Fifteen minutes a day. Every couple needs at least fifteen minutes, one on one, face to face, to talk about what has happened that day. Catch each other up on any new information or frustrations, encourage each other, and make sure to pray together at the end. It is amazing what just fifteen minutes can do to keep you emotionally connected.
Two hours every week. It sounds crazy but we had to really work hard to get two hours of alone time each week. We had to be creative. Sometimes it was an early morning breakfast, or when the kids were at mother’s day out, or at soccer practice. But when we made the time we found those were precious hours.
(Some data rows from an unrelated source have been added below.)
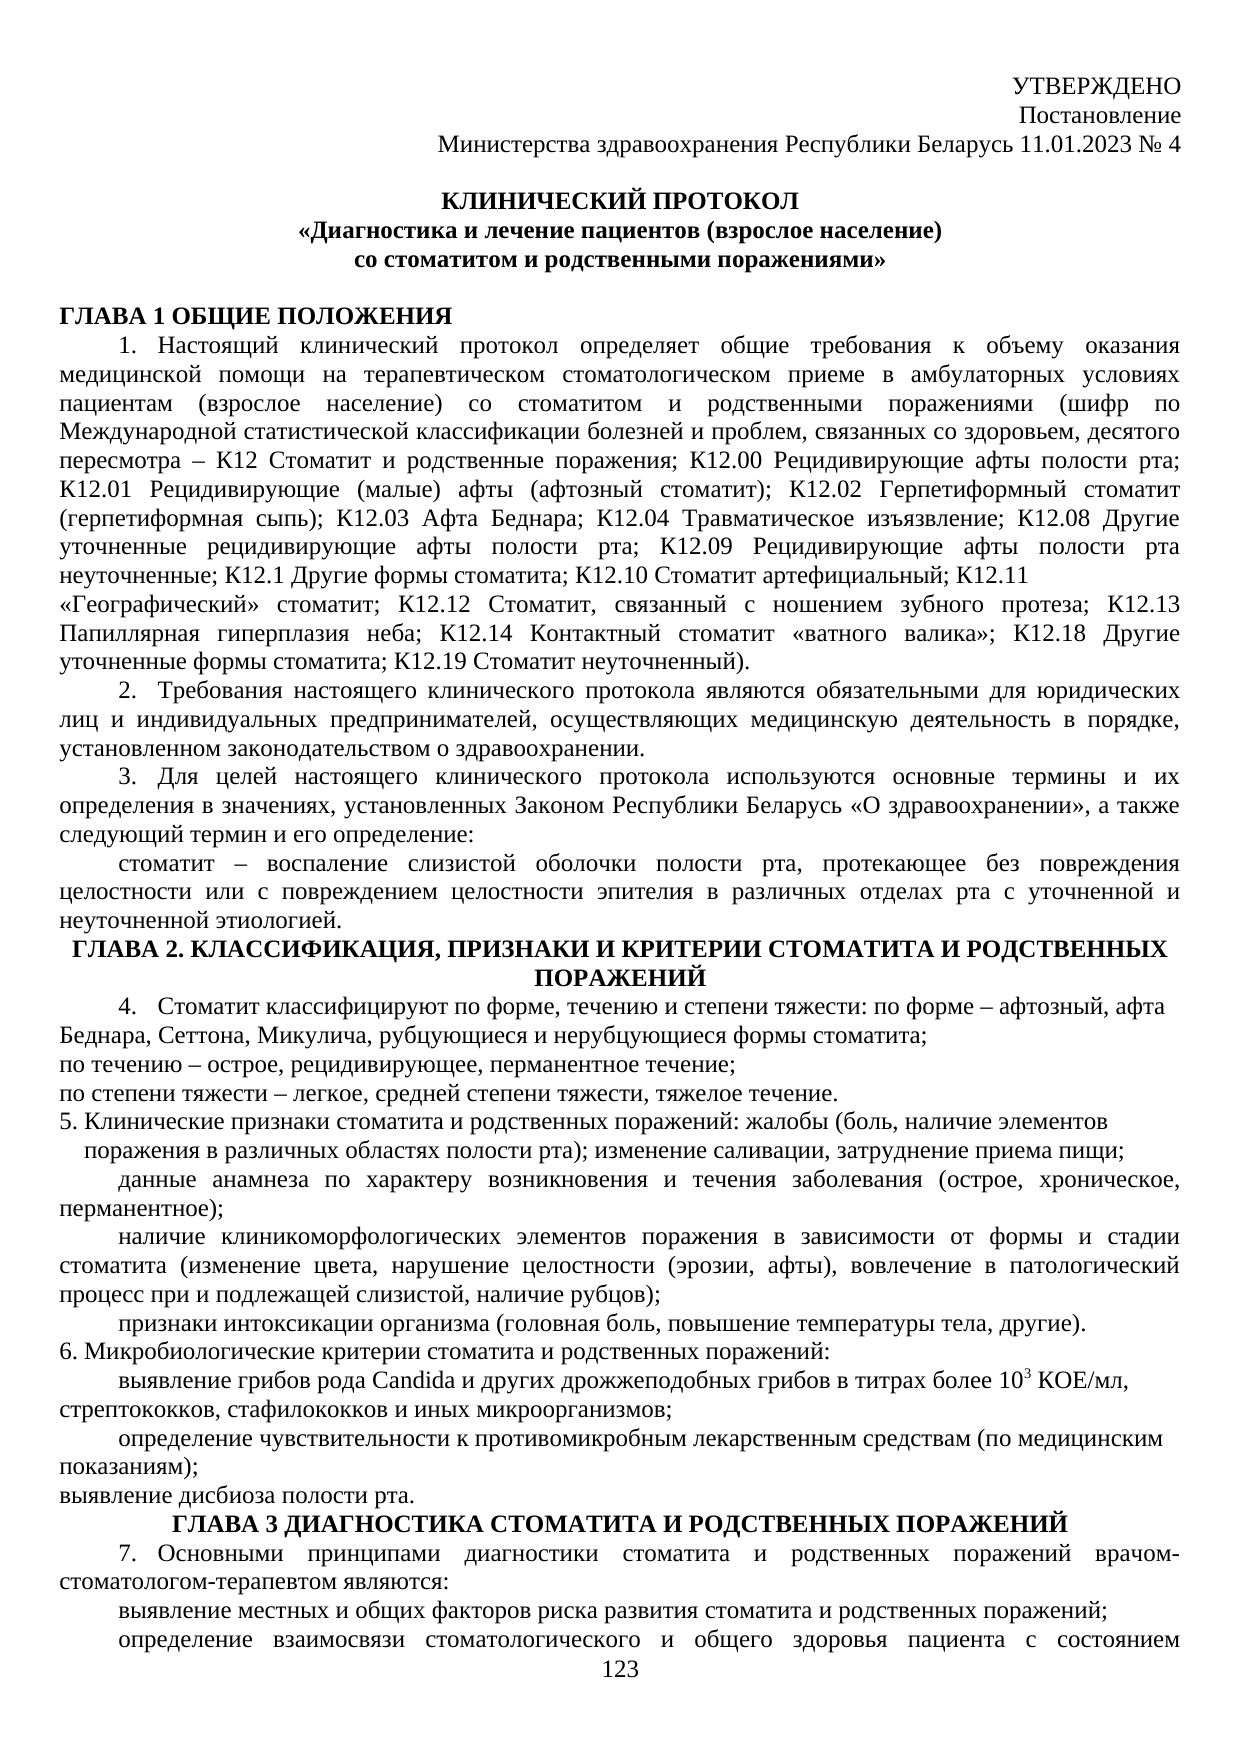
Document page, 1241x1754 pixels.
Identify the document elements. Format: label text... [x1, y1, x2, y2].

list Стоматит классифицируют по форме, течению и степени тяжести: по форме – афтозный, афта Беднара, Сеттона, Микулича, рубцующиеся и нерубцующиеся формы стоматита; [59, 991, 1181, 1049]
text по течению – острое, рецидивирующее, перманентное течение; [59, 1049, 1181, 1078]
text признаки интоксикации организма (головная боль, повышение температуры тела, другие). [59, 1308, 1181, 1336]
list Микробиологические критерии стоматита и родственных поражений: [59, 1336, 1181, 1365]
text стоматит – воспаление слизистой оболочки полости рта, протекающее без повреждения целостности или с повреждением целостности эпителия в различных отделах рта с уточненной и неуточненной этиологией. [59, 848, 1181, 934]
list Настоящий клинический протокол определяет общие требования к объему оказания медицинской помощи на терапевтическом стоматологическом приеме в амбулаторных условиях пациентам (взрослое население) со стоматитом и родственными поражениями (шифр по Международной статистической классификации болезней и проблем, связанных со здоровьем, десятого пересмотра – К12 Стоматит и родственные поражения; К12.00 Рецидивирующие афты полости рта; К12.01 Рецидивирующие (малые) афты (афтозный стоматит); К12.02 Герпетиформный стоматит (герпетиформная сыпь); К12.03 Афта Беднара; К12.04 Травматическое изъязвление; К12.08 Другие уточненные рецидивирующие афты полости рта; К12.09 Рецидивирующие афты полости рта неуточненные; К12.1 Другие формы стоматита; К12.10 Стоматит артефициальный; К12.11 [59, 330, 1181, 589]
list Для целей настоящего клинического протокола используются основные термины и их определения в значениях, установленных Законом Республики Беларусь «О здравоохранении», а также следующий термин и его определение: [59, 761, 1181, 848]
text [59, 1624, 1181, 1653]
text Министерства здравоохранения Республики Беларусь 11.01.2023 № 4 [59, 129, 1181, 158]
subtitle ГЛАВА 1 ОБЩИЕ ПОЛОЖЕНИЯ [59, 301, 1181, 330]
text выявление местных и общих факторов риска развития стоматита и родственных поражений; [59, 1595, 1181, 1624]
text наличие клиникоморфологических элементов поражения в зависимости от формы и стадии стоматита (изменение цвета, нарушение целостности (эрозии, афты), вовлечение в патологический процесс при и подлежащей слизистой, наличие рубцов); [59, 1221, 1181, 1308]
text Постановление [59, 100, 1181, 129]
text выявление грибов рода Candida и других дрожжеподобных грибов в титрах более 103 КОЕ/мл, стрептококков, стафилококков и иных микроорганизмов; [59, 1365, 1181, 1423]
text выявление дисбиоза полости рта. [59, 1480, 1181, 1509]
subtitle КЛИНИЧЕСКИЙ ПРОТОКОЛ [59, 186, 1181, 215]
text УТВЕРЖДЕНО [59, 71, 1181, 100]
list Требования настоящего клинического протокола являются обязательными для юридических лиц и индивидуальных предпринимателей, осуществляющих медицинскую деятельность в порядке, установленном законодательством о здравоохранении. [59, 675, 1181, 761]
text «Диагностика и лечение пациентов (взрослое население) [59, 215, 1181, 244]
list Клинические признаки стоматита и родственных поражений: жалобы (боль, наличие элементов поражения в различных областях полости рта); изменение саливации, затруднение приема пищи; [59, 1106, 1181, 1164]
text данные анамнеза по характеру возникновения и течения заболевания (острое, хроническое, перманентное); [59, 1164, 1181, 1221]
subtitle ГЛАВА 3 ДИАГНОСТИКА СТОМАТИТА И РОДСТВЕННЫХ ПОРАЖЕНИЙ [59, 1509, 1181, 1538]
text «Географический» стоматит; К12.12 Стоматит, связанный с ношением зубного протеза; К12.13 Папиллярная гиперплазия неба; К12.14 Контактный стоматит «ватного валика»; К12.18 Другие уточненные формы стоматита; К12.19 Стоматит неуточненный). [59, 589, 1181, 675]
text по степени тяжести – легкое, средней степени тяжести, тяжелое течение. [59, 1078, 1181, 1106]
text определение чувствительности к противомикробным лекарственным средствам (по медицинским показаниям); [59, 1423, 1181, 1480]
text со стоматитом и родственными поражениями» [59, 244, 1181, 273]
subtitle ГЛАВА 2. КЛАССИФИКАЦИЯ, ПРИЗНАКИ И КРИТЕРИИ СТОМАТИТА И РОДСТВЕННЫХ ПОРАЖЕНИЙ [59, 934, 1181, 991]
list Основными принципами диагностики стоматита и родственных поражений врачом-стоматологом-терапевтом являются: [59, 1538, 1181, 1595]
One long date a month. We try to get a whole day, but sometimes have to settle for half a day. At the beginning even this did not work well. We would get in the car and I would ask Deb, “What do you wan to do?” “I don’t know, what do you want to do?” You can imagine how exciting that was. So we came up with an idea where I plan one month, and she plans the date for the next month. When it is my month to plan I try to plan a date Deb would enjoy, and she does the same for me. The one not planning the date is just told when they need to be ready and what the appropriate dress is for the date. We have been doing this for over twenty years and we have had some creative and exciting dates. One problem is that our schedule is so busy we have to schedule our dates months in advance.
Three weekends a year. Fall, winter, and spring we try and get away for a weekend alone together. This takes an incredible amount of planning, and some money as well, but it does not have to be expensive. I had no idea how much those weekends would invigorate and encourage our marriage.
Many have told me through the years they just don’t have that much time for their spouse. But as a friend told me once, there are no time management issues, only priority issues. Your marriage is worth the investment, I promise you. And besides, wouldn’t it be great to put some sizzle back into your marriage?